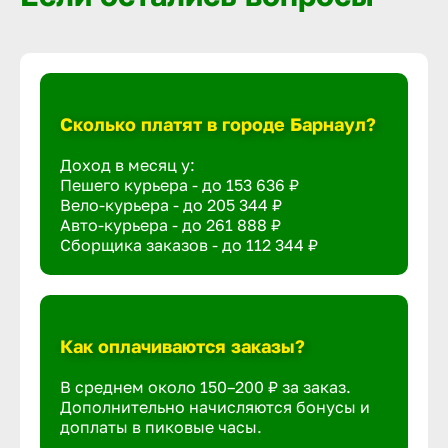
Сколько платят в городе Барнаул?
Доход в месяц у:
Пешего курьера - до
153 636 ₽
Вело-курьера - до
205 344 ₽
Авто-курьера - до
261 888 ₽
Сборщика заказов - до
112 344 ₽
Как оплачиваются заказы?
В среднем около 150–200 ₽ за заказ.
Дополнительно начисляются бонусы и
доплаты в пиковые часы.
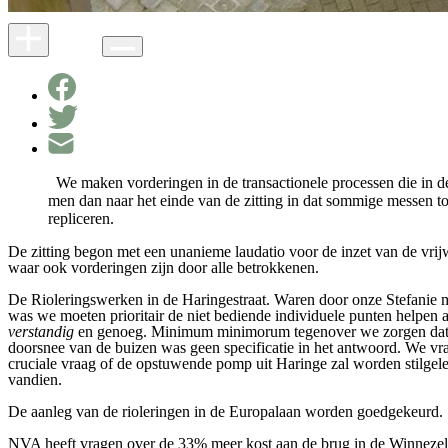
We maken vorderingen in de transactionele processen die in de
men dan naar het einde van de zitting in dat sommige messen t
repliceren.
De zitting begon met een unanieme laudatio voor de inzet van de vrijw
waar ook vorderingen zijn door alle betrokkenen.
De
Rioleringswerken in de Haringestraat.
Waren door onze Stefanie m
was we moeten prioritair de niet bediende individuele punten helpen a
verstandig
en genoeg. Minimum minimorum tegenover we zorgen dat we
doorsnee van de buizen was geen specificatie in het antwoord. We vr
cruciale vraag of de opstuwende pomp uit Haringe zal worden stilgeleg
vandien.
De aanleg van de rioleringen in de Europalaan worden goedgekeurd.
NVA heeft vragen over de 33% meer kost aan de brug in de Winnezele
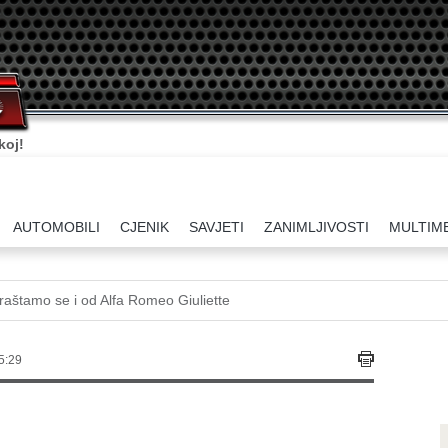
koj!
AUTOMOBILI
CJENIK
SAVJETI
ZANIMLJIVOSTI
MULTIM
aštamo se i od Alfa Romeo Giuliette
5:29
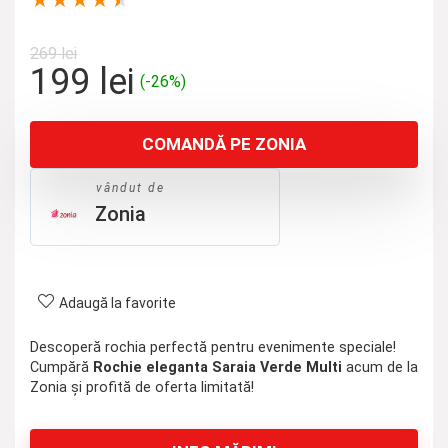
★
★
★
★
★
269
lei
Prețul
Prețul
199
lei
(-26%)
inițial
curent
a
este:
COMANDĂ PE ZONIA
fost:
199 lei.
269 lei.
vândut de
Zonia
Adaugă la favorite
Descoperă rochia perfectă pentru evenimente speciale!
Cumpără
Rochie eleganta Saraia Verde Multi
acum de la
Zonia și profită de oferta limitată!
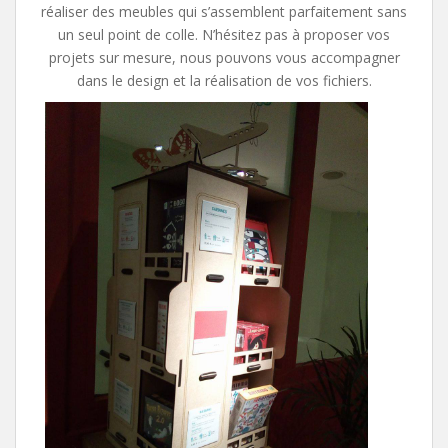
réaliser des meubles qui s’assemblent parfaitement sans
un seul point de colle. N’hésitez pas à proposer vos
projets sur mesure, nous pouvons vous accompagner
dans le design et la réalisation de vos fichiers.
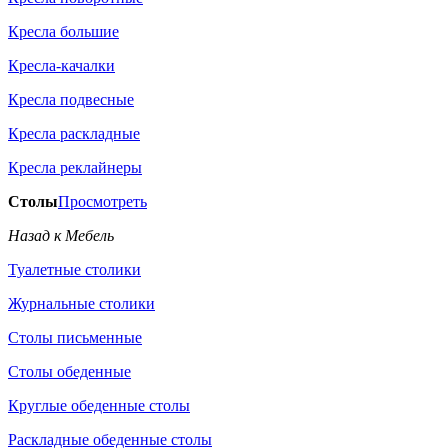
Кресла большие
Кресла-качалки
Кресла подвесные
Кресла раскладные
Кресла реклайнеры
Столы
Просмотреть
Назад к Мебель
Туалетные столики
Журнальные столики
Столы письменные
Столы обеденные
Круглые обеденные столы
Раскладные обеденные столы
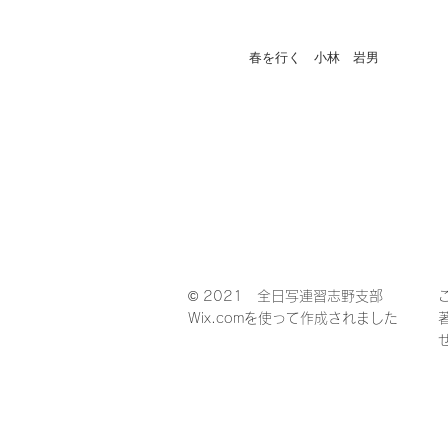
春を行く 小林 岩男
©
2021 全日写連習志野支部
Wix.comを使って作成されました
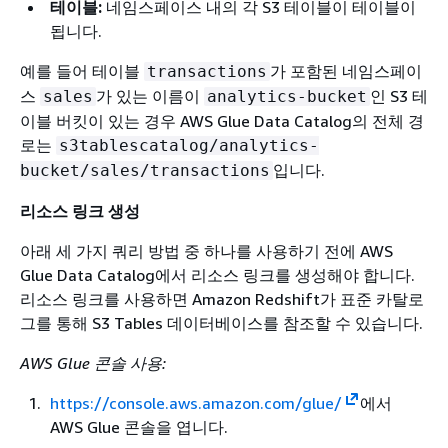
테이블:
네임스페이스 내의 각 S3 테이블이 테이블이
됩니다.
예를 들어 테이블
가 포함된 네임스페이
transactions
스
가 있는 이름이
인 S3 테
sales
analytics-bucket
이블 버킷이 있는 경우 AWS Glue Data Catalog의 전체 경
로는
s3tablescatalog/analytics-
입니다.
bucket/sales/transactions
리소스 링크 생성
아래 세 가지 쿼리 방법 중 하나를 사용하기 전에 AWS
Glue Data Catalog에서 리소스 링크를 생성해야 합니다.
리소스 링크를 사용하면 Amazon Redshift가 표준 카탈로
그를 통해 S3 Tables 데이터베이스를 참조할 수 있습니다.
AWS Glue 콘솔 사용:
https://console.aws.amazon.com/glue/
에서
AWS Glue 콘솔을 엽니다.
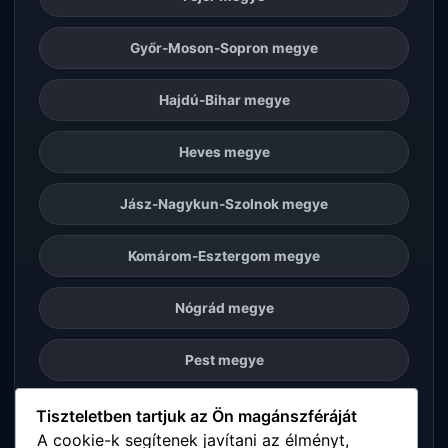
Győr-Moson-Sopron megye
Hajdú-Bihar megye
Heves megye
Jász-Nagykun-Szolnok megye
Komárom-Esztergom megye
Nógrád megye
Pest megye
Somogy megye
Tiszteletben tartjuk az Ön magánszféráját
A cookie-k segítenek javítani az élményt,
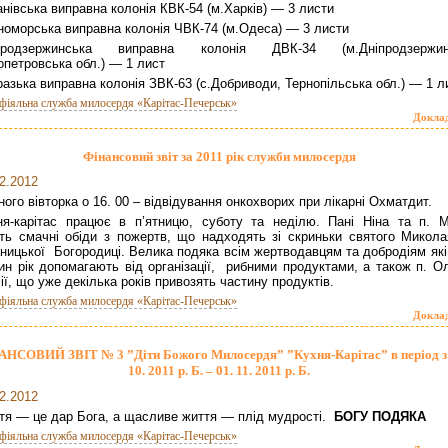
нівська виправна колонія КВК-54 (м.Харків) — 3 листи
номорська виправна колонія ЧВК-74 (м.Одеса) — 3 листи
продзержинська виправна колонія ДВК-34 (м.Дніпродзержин
опетровська обл.) — 1 лист
азька виправна колонія ЗВК-63 (с.Добриводи, Тернопільська обл.) — 1 л
фіяльна служба милосердя «Карітас-Печерськ»
Докла
Фінансовий звіт за 2011 рік служби милосердя
2.2012
ого вівторка о 16. 00 – відвідування онкохворих при лікарні Охматдит.
ня-карітас працює в п’ятницю, суботу та неділю. Пані Ніна та п. М
ть смачні обіди з пожертв, що надходять зі скриньки святого Микола
ницької Богородиці. Велика подяка всім жертводавцям та добродіям які
ин рік допомагають від організації, рибними продуктами, а також п. Ол
ії, що уже декілька років привозять частину продуктів.
фіяльна служба милосердя «Карітас-Печерськ»
Докла
НСОВИЙ ЗВІТ № 3 ”Діти Божого Милосердя” ”Кухня-Карітас” в період з 
10. 2011 р. Б. – 01. 11. 2011 р. Б.
2.2012
тя — це дар Бога, а щасливе життя — плід мудрості.
БОГУ ПОДЯКА
фіяльна служба милосердя «Карітас-Печерськ»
• • •
WHAT YOU ARE ASKED TO DO>
Output the entries above exactly. Drop the pictures.

COMPLETED EXERCISE>
Сколько платят в городе Барнаул?
Доход в месяц у:
Пешего курьера - до
153 636 ₽
Вело-курьера - до
205 344 ₽
Авто-курьера - до
261 888 ₽
Сборщика заказов - до
112 344 ₽
Как оплачиваются заказы?
В среднем около 150–200 ₽ за заказ.
Дополнительно начисляются бонусы и
доплаты в пиковые часы.
We maken vorderingen in de transactionele processen die in de
men dan naar het einde van de zitting in dat sommige messen t
repliceren.
De zitting begon met een unanieme laudatio voor de inzet van de vrijw
waar ook vorderingen zijn door alle betrokkenen.
De
Rioleringswerken in de Haringestraat.
Waren door onze Stefanie m
was we moeten prioritair de niet bediende individuele punten helpen a
verstandig
en genoeg. Minimum minimorum tegenover we zorgen dat we
doorsnee van de buizen was geen specificatie in het antwoord. We vr
cruciale vraag of de opstuwende pomp uit Haringe zal worden stilgeleg
vandien.
De aanleg van de rioleringen in de Europalaan worden goedgekeurd.
NVA heeft vragen over de 33% meer kost aan de brug in de Winnezele
koj!
AUTOMOBILI
CJENIK
SAVJETI
ZANIMLJIVOSTI
MULTIM
aštamo se i od Alfa Romeo Giuliette
5:29
★
★
★
★
★
269
lei
Prețul
Prețul
199
lei
(-26%)
inițial
curent
a
este:
COMANDĂ PE ZONIA
fost:
199 lei.
269 lei.
vândut de
Zonia
Adaugă la favorite
Descoperă rochia perfectă pentru evenimente speciale!
Cumpără
Rochie eleganta Saraia Verde Multi
acum de la
Zonia și profită de oferta limitată!
réaliser des meubles qui s’assemblent parfaitement sans
un seul point de colle. N’hésitez pas à proposer vos
projets sur mesure, nous pouvons vous accompagner
dans le design et la réalisation de vos fichiers.
Кресла большие
Кресла-качалки
Кресла подвесные
Кресла раскладные
Кресла реклайнеры
Столы
Просмотреть
Назад к Мебель
Туалетные столики
Журнальные столики
Столы письменные
Столы обеденные
Круглые обеденные столы
Раскладные обеденные столы
春を行く 小林 岩男
©
2021 全日写連習志野支部
Wix.comを使って作成されました
테이블:
네임스페이스 내의 각 S3 테이블이 테이블이
됩니다.
예를 들어 테이블
가 포함된 네임스페이
transactions
스
가 있는 이름이
인 S3 테
sales
analytics-bucket
이블 버킷이 있는 경우 AWS Glue Data Catalog의 전체 경
로는
s3tablescatalog/analytics-
입니다.
bucket/sales/transactions
리소스 링크 생성
아래 세 가지 쿼리 방법 중 하나를 사용하기 전에 AWS
Glue Data Catalog에서 리소스 링크를 생성해야 합니다.
리소스 링크를 사용하면 Amazon Redshift가 표준 카탈로
그를 통해 S3 Tables 데이터베이스를 참조할 수 있습니다.
AWS Glue 콘솔 사용:
https://console.aws.amazon.com/glue/
에서
AWS Glue 콘솔을 엽니다.
Győr-Moson-Sopron megye
Hajdú-Bihar megye
Heves megye
Jász-Nagykun-Szolnok megye
Komárom-Esztergom megye
Nógrád megye
Pest megye
Somogy megye
Tiszteletben tartjuk az Ön magánszféráját
A cookie-k segítenek javítani az élményt,
нівська виправна колонія КВК-54 (м.Харків) — 3 листи
номорська виправна колонія ЧВК-74 (м.Одеса) — 3 листи
продзержинська виправна колонія ДВК-34 (м.Дніпродзержин
опетровська обл.) — 1 лист
азька виправна колонія ЗВК-63 (с.Добриводи, Тернопільська обл.) — 1 л
фіяльна служба милосердя «Карітас-Печерськ»
Докла
Фінансовий звіт за 2011 рік служби милосердя
2.2012
ого вівторка о 16. 00 – відвідування онкохворих при лікарні Охматдит.
ня-карітас працює в п’ятницю, суботу та неділю. Пані Ніна та п. М
ть смачні обіди з пожертв, що надходять зі скриньки святого Микола
ницької Богородиці. Велика подяка всім жертводавцям та добродіям які
ин рік допомагають від організації, рибними продуктами, а також п. Ол
ії, що уже декілька років привозять частину продуктів.
фіяльна служба милосердя «Карітас-Печерськ»
Докла
НСОВИЙ ЗВІТ № 3 ”Діти Божого Милосердя” ”Кухня-Карітас” в період з 
10. 2011 р. Б. – 01. 11. 2011 р. Б.
2.2012
тя — це дар Бога, а щасливе життя — плід мудрості.
БОГУ ПОДЯКА
фіяльна служба милосердя «Карітас-Печерськ»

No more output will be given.